I am literally ten cents from ordering another magazine through e-rewards. I've decided the next mag pick is Afar magazine. It has an interesting concept: experiential travel. I've noticed that so many people focus their traveling on doing the things that others are doing, activities specifically created and marketed towards the tourist, that and where to shop. At least, most travel mags do (I could just be picky about this, or maybe it's my arm annoying me).

And it seems lately that I'm helping other people with their travel plans, which would be okay if I had my own travel plans to dedicate my enthusiasm towards. But at the moment, not so. C'est la vie.

Friday, July 24, 2009

There is definitely something wrong with me.

So, I've reported on the crick in my neck that's been haunting me for over a week now. The night before last, it shifted to a point in my back/shoulder. Now, it must be pinching a nerve, because I have limited control of my arm (weird? I know, right?). It feels a little bit like my right arm (I'm a righty - this is my luck) is almost foreign to my body. I can only lift it so far, and my shoulder and arm are in pain! Ouch! (I'm trying to type this one-handed.)

It's a little funny. My mom doesn't see the humor. She wants me to see a chiropractor, but I think it's getting better. (This is what I tell myself anyway. Denial isn't always a bad thing.)

If I appear absent for the next couple days, this is why.

Pain sucks. Sam signing out.

Thursday, July 9, 2009

I heart IKEA

This is the conversation from 7:30 this morning.

[Phone rings.]

Me: Hello?

Mom: Let's go to Illinois.

Me: [Sigh] IKEA?

Mom: Yeah.

Me: Can I shower first?

Mom: As long as I don't fall asleep before we go.

Me: Fine. I'm driving.

[Note: Mom is an RN that works third-shift in a telemetry/cardiac ward. Today is her one day off before the weekend - her weekend to work.]

Why IKEA?

A few months ago, we jumped on that very large IKEA band wagon. It seems that they can inspire the design imagination in us more than any other store - ever!
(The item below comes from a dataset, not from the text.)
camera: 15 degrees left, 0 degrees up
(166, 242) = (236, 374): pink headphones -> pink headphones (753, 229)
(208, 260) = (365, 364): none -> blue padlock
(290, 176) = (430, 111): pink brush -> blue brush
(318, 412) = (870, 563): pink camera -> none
We've been to the one in Schaumburg, IL and Bloomington, MN. Bolingbrook is only about another 25 miles south of Schaumburg, so we figured we'd high-tail it on over. Thinking we were slick, trying to avoid the toll-roads, we took the scenic route. A couple of misdirects, some u-turns, and three hours later we arrived. I think by then IKEA lost all of its luster. Still, we made our pilgrimage. We particularly like the "little house" set-ups they have. And of course, these are different in each store; we were curious.

After eating lunch, trekking through the store, being followed by a family with a child that had one very long tantrum through the whole thing, we left.

I guess we would always wonder what this one was like if we didn't go. But, I wasn't that impressed. I don't know if it was the kid or the fact that I was a little beat after the drive or the fact that I was practically dragging around my dead-weight mom. Whatever it was, I think that while I enjoyed myself some, it wasn't the same sort of experience I've had at the others. Go figure.

Why does the drive home always seem longer than the drive there? (I say that now, but when I'm dreading going somewhere, that drive there is the longest in history. Get it over with already!)

Speaking of long drives, when I was a kid, we lived in this town in ND for a couple years - Wahpeton. Whenever we wanted to hit the mall, it was a half-hour drive to Fergus Falls (in MN). That half-hour is the longest half-hour of your life - trust me! We still joke about that. It's funny. The land is so flat and you can see the town slowly getting closer, but it's like you'll never really reach it. In the summer, though, part of the drive was cool because of the sunflower fields. All you could see for miles around was these giant sunflowers. (That's if memory serves right. I haven't been up there in eighteen years.)

I might call it a night early. Six hours of driving and I didn't really get anywhere. It's almost a cruel joke. C'est la vie.